I have a simple data frame with first and last names. I would like to get the equivalent of SQL SELF JOIN equivalent in pandas.
Here goes the full example:
import numpy as np
import pandas as pd
df = pd.DataFrame({'first_name': ['Rose','Summer','Jane','Kim','Jack'],
'last_name': ['Howard','Solstice','Kim','Cruz','Rose'],
'customer_id': [1,2,3,4,5]})
df
first_name last_name customer_id
0 Rose Howard 1
1 Summer Solstice 2
2 Jane Kim 3
3 Kim Cruz 4
4 Jack Rose 5
REQUIRED OUTPUT
customer_id first_name last_name customer_id_1 first_name_1 last_name_1
1 Rose Howard 5 Jack Rose
4 Kim Cruz 3 Jane Kim
Using SQL
select a.first_name, a.last_name, b.first_name, b.last_name
from df as a, df as b
where a.first_name = b.last_name
My attempt
(pd.concat( [ df[['first_name','last_name']],
df[['first_name','last_name']].add_suffix('_1')

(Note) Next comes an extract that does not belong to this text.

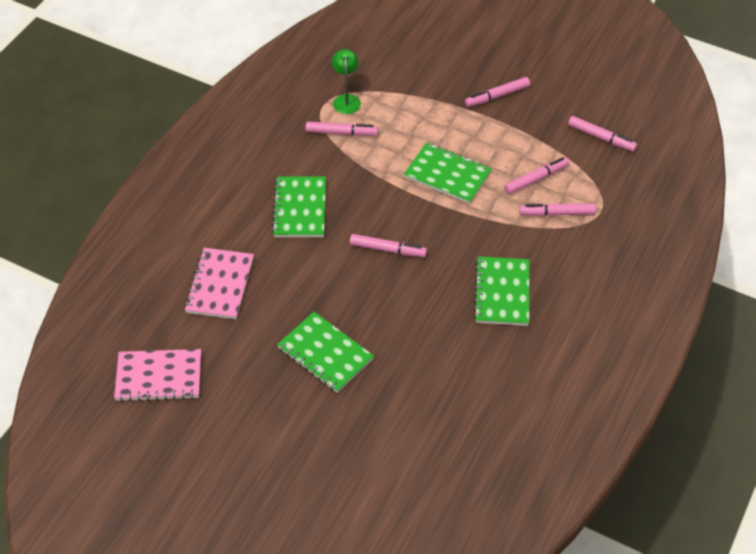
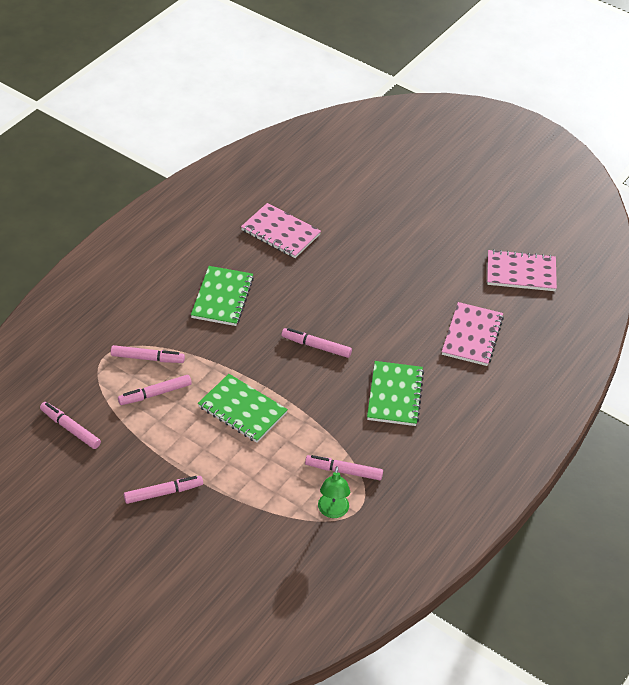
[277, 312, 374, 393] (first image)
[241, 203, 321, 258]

], axis=1, ignore_index=False)
)
first_name last_name first_name_1 last_name_1
0 Rose Howard Rose Howard
1 Summer Solstice Summer Solstice
2 Jane Rose Jane Rose
But,
(pd.concat( [ df,df.add_suffix('_1')], axis=1)
.query(" first_name == last_name_1 ")
)
This gives empty output to my surprise!!
I want two rows and fours columns as given by SQL.